Good Dogs and Bad Dogs

Who can resist a dog story?
    My favorites star villainous dogs, like Muggs, the hero of James Thurber’s story The Dog that Bit People.*
    Nipper, Bay Weekly’s collections manager, would like to bite people and sometimes sneaks in a nibble. He’s a Jack Russell terrorist — as proofreader Dick Wilson calls him — and most anybody who has had a dog of that breed has a collection of bad dog stories.
    For better and worse, humans and dogs are as intertwined as married couples. That means some are bounded by hate as well as many by love.
    Interspecies love is the theme of this week’s issue, which enriches my collection of good dog stories.
    That we’re presenting an issue rather than a story is rather coincidental.
    These dog stories began with Nancy Patterson. I saw a picture of her and Canine Companion for Independence Mahler last October, when she was honored with Anne Arundel County’s 2010 disAbility Awareness Day Award. Look at that photo in the story H-E-L-P is a Four-Legged Word and you’ll see why it fascinated me. I banked the press release in my ideas file.
    Outside Nordstrom a couple of months later, I recognized the pair. As Nancy notes in this week’s story, Mahler closes the distance between people, drawing them in. Mahler also liked my smell, perfumed as I am by one of his kind. At that meeting, we set a story date in time to spread the word of the April 10 Sails and Tails fundraiser (rsvp by April 1) for Canine Companion for Independence, the dog-providing organization that matched the couple.
    In that story, written by Aries Matheos, whose family includes a golden retriever, you’ll read about how puppies are raised to grow into dogs that support able partnerships like Nancy and Mahler’s.

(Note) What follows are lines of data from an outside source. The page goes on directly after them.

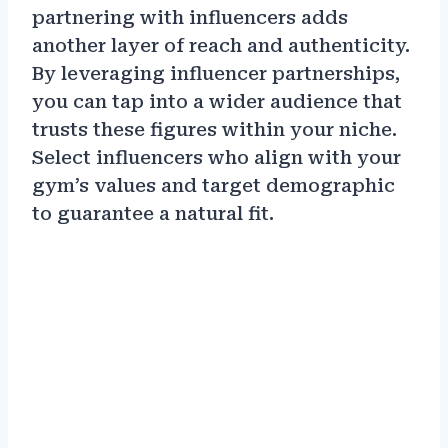
partnering with influencers adds
another layer of reach and authenticity.
By leveraging influencer partnerships,
you can tap into a wider audience that
trusts these figures within your niche.
Select influencers who align with your
gym’s values and target demographic
to guarantee a natural fit.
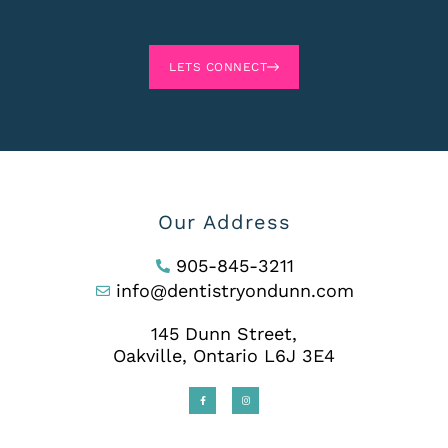
LETS CONNECT
Our Address
905-845-3211
info@dentistryondunn.com
145 Dunn Street,
Oakville, Ontario L6J 3E4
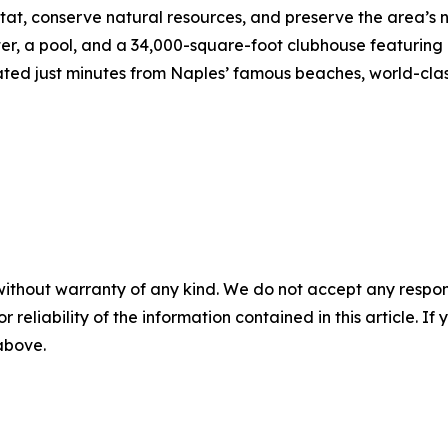
tat, conserve natural resources, and preserve the area’s 
nter, a pool, and a 34,000-square-foot clubhouse featuring
ed just minutes from Naples’ famous beaches, world-clas
without warranty of any kind. We do not accept any responsib
r reliability of the information contained in this article. I
 above.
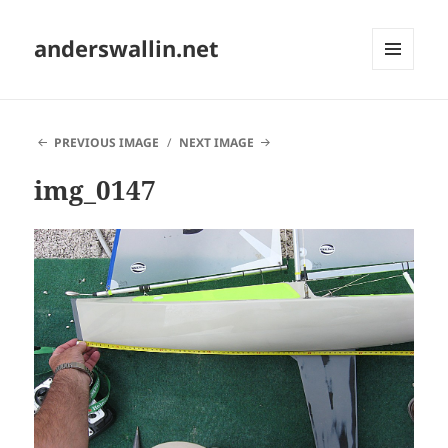
anderswallin.net
MENU
AND
WIDGETS
PREVIOUS IMAGE
NEXT IMAGE
img_0147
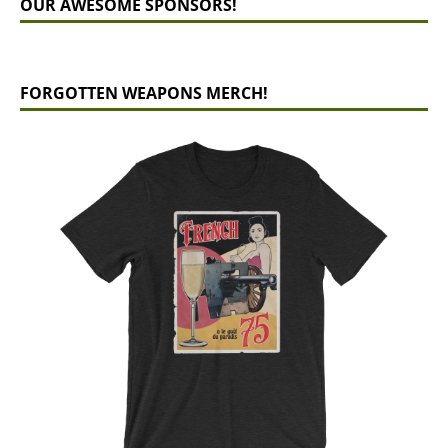
OUR AWESOME SPONSORS!
FORGOTTEN WEAPONS MERCH!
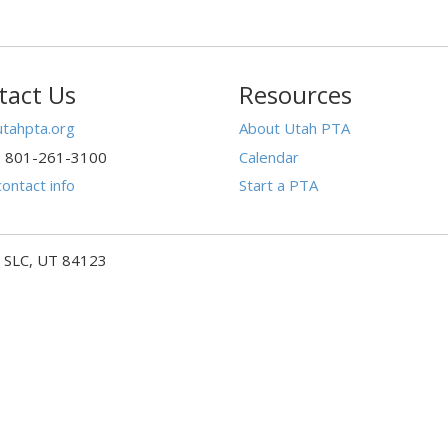
tact Us
Resources
tahpta.org
About Utah PTA
: 801-261-3100
Calendar
ontact info
Start a PTA
- SLC, UT 84123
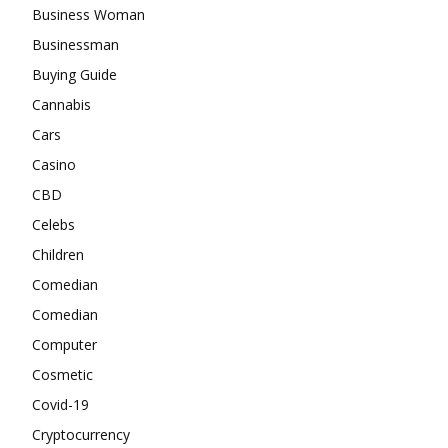
Business Woman
Businessman
Buying Guide
Cannabis
Cars
Casino
CBD
Celebs
Children
Comedian
Comedian
Computer
Cosmetic
Covid-19
Cryptocurrency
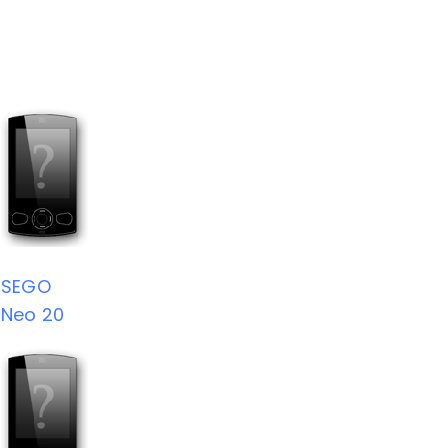
SEGO
Neo 20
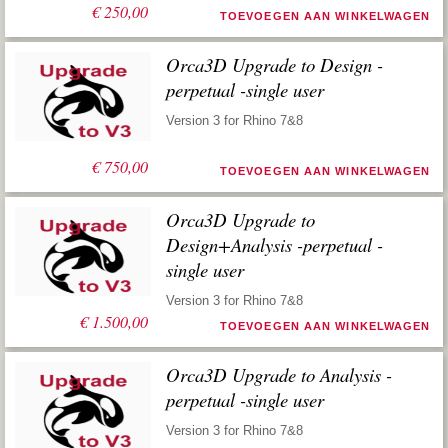
€
250,00
TOEVOEGEN AAN WINKELWAGEN
Orca3D Upgrade to Design -
perpetual -single user
Version 3 for Rhino 7&8
€
750,00
TOEVOEGEN AAN WINKELWAGEN
Orca3D Upgrade to
Design+Analysis -perpetual -
single user
Version 3 for Rhino 7&8
€
1.500,00
TOEVOEGEN AAN WINKELWAGEN
Orca3D Upgrade to Analysis -
perpetual -single user
Version 3 for Rhino 7&8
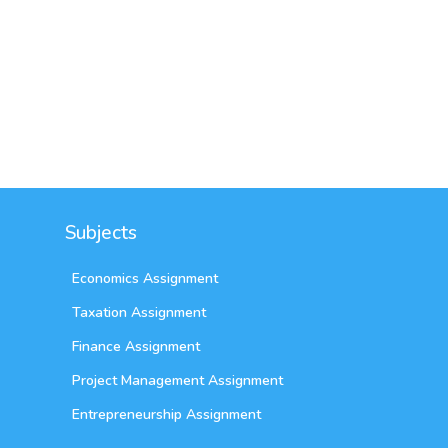
Sydney,
AUS
Subjects
Economics Assignment
Taxation Assignment
Finance Assignment
Project Management Assignment
Entrepreneurship Assignment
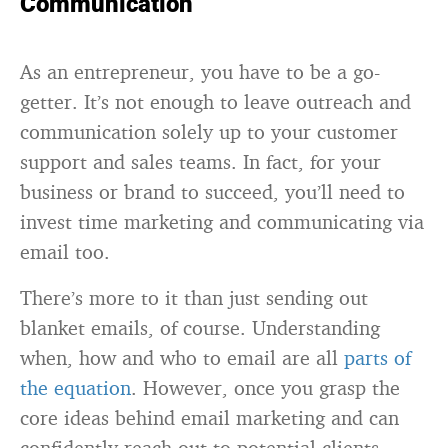
Communication
As an entrepreneur, you have to be a go-
getter. It’s not enough to leave outreach and
communication solely up to your customer
support and sales teams. In fact, for your
business or brand to succeed, you’ll need to
invest time marketing and communicating via
email too.
There’s more to it than just sending out
blanket emails, of course. Understanding
when, how and who to email are all
parts of
the equation
. However, once you grasp the
core ideas behind email marketing and can
confidently reach out to potential clients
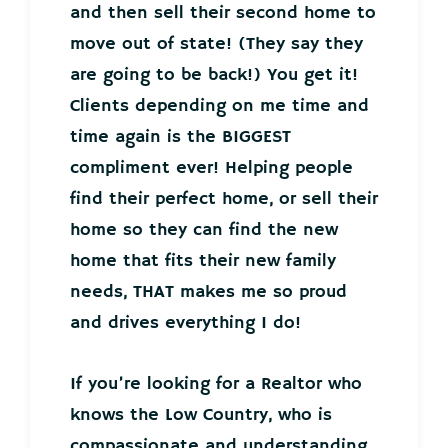
and then sell their second home to
move out of state! (They say they
are going to be back!) You get it!
Clients depending on me time and
time again is the BIGGEST
compliment ever! Helping people
find their perfect home, or sell their
home so they can find the new
home that fits their new family
needs, THAT makes me so proud
and drives everything I do!
If you’re looking for a Realtor who
knows the Low Country, who is
compassionate and understanding,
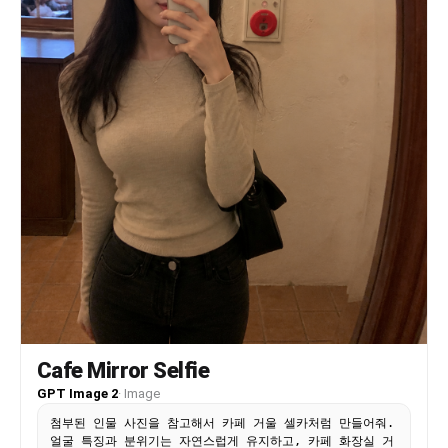
their head toward the center person. One hand
gently holding the center person’s chin/jaw.
Camera/framing: Mirror selfie composition. Upper
bodies and thighs visible. The phone partially
blocks the center figure’s torso. The right
figure occupies slightly more space in the frame
than the left figure. Shot at a slight diagonal
angle instead of perfectly straight. The bed
appears in the lower-right background with messy
white blankets and crumpled sheets. Dark empty
wall in the background. Subjects nearly filling
the entire frame vertically. Style and
atmosphere: extreme realism, cinematic
photography, soft shadows, muted blacks and
browns, realistic skin texture, shallow depth of
field, heavy natural blur, melancholic
atmosphere, intimate tension, luxury editorial
aesthetic, Korean drama mood, indie movie still,
imperfect framing, accidental-looking
composition, emotionally charged body language
Cafe Mirror Selfie
Important: The identities, hairstyles, facial
structures, and overall appearance of each figure
GPT Image 2
·
Image
MUST follow the uploaded reference photos
첨부된 인물 사진을 참고해서 카페 거울 셀카처럼 만들어줘.
exactly. Keep the pose and composition consistent
얼굴 특징과 분위기는 자연스럽게 유지하고, 카페 화장실 거
with the described scene while adapting all faces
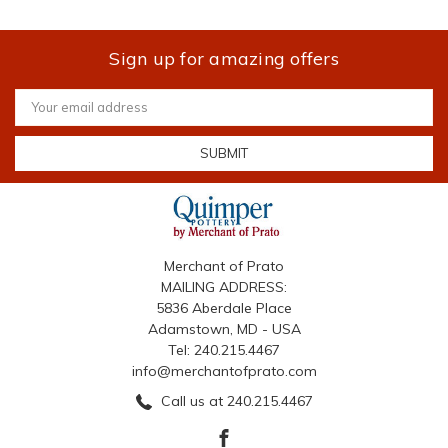
Sign up for amazing offers
Email
Address
Merchant of Prato
MAILING ADDRESS:
5836 Aberdale Place
Adamstown, MD - USA
Tel: 240.215.4467
info@merchantofprato.com
Call us at 240.215.4467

    Meanwhile, staff writer Diana Beechener got a story request she couldn’t resist. Midshipman second class Ari Schiff must have done his Bay Weekly homework to know that Beechener loves a good military story as much as she loves a good dog story. She bit, and so evolved Working Like a Dog. That story describes Schiff’s dogged commitment, above and beyond his Naval Academy work, to VetDogs, which provides wounded veterans returning from the war with service dogs.
    Like Canine Companion for Independence, VetDogs provides long- and expensively trained dogs at no cost to the people who become their partners.
    Again like Canine Companion for Independence, VetDogs has an upcoming fundraiser, Schiff’s April 3 5K Race/Walk.
    As these stories were taking shape, news broke from Pasadena of 51 dogs rescued from the home of a hoarder. It was a happy ending for those dogs, all claimed and awaiting their new homes. “We got more interest than dogs,” said Anne Arundel Animal Control Officer Glenn Shanahan.
    Our Creature Feature focuses on another dog rescue, this time a mother dog and her 12 pups in Baltimore. Of these only a few wait for homes.
    That’s not usually the case for the nation’s five to seven million homeless dogs, half of which never find homes and are euthanized.
    Perhaps reading these stories about the good that dogs do for us humans — and seeing their so-cute photos — will urge you to bring a dog into your family to love and train.
    That’s happened to Nipper’s family. One of the foundling puppies from the Creature Feature joins them this week. We sure hope he’ll add to your story of good dog reading.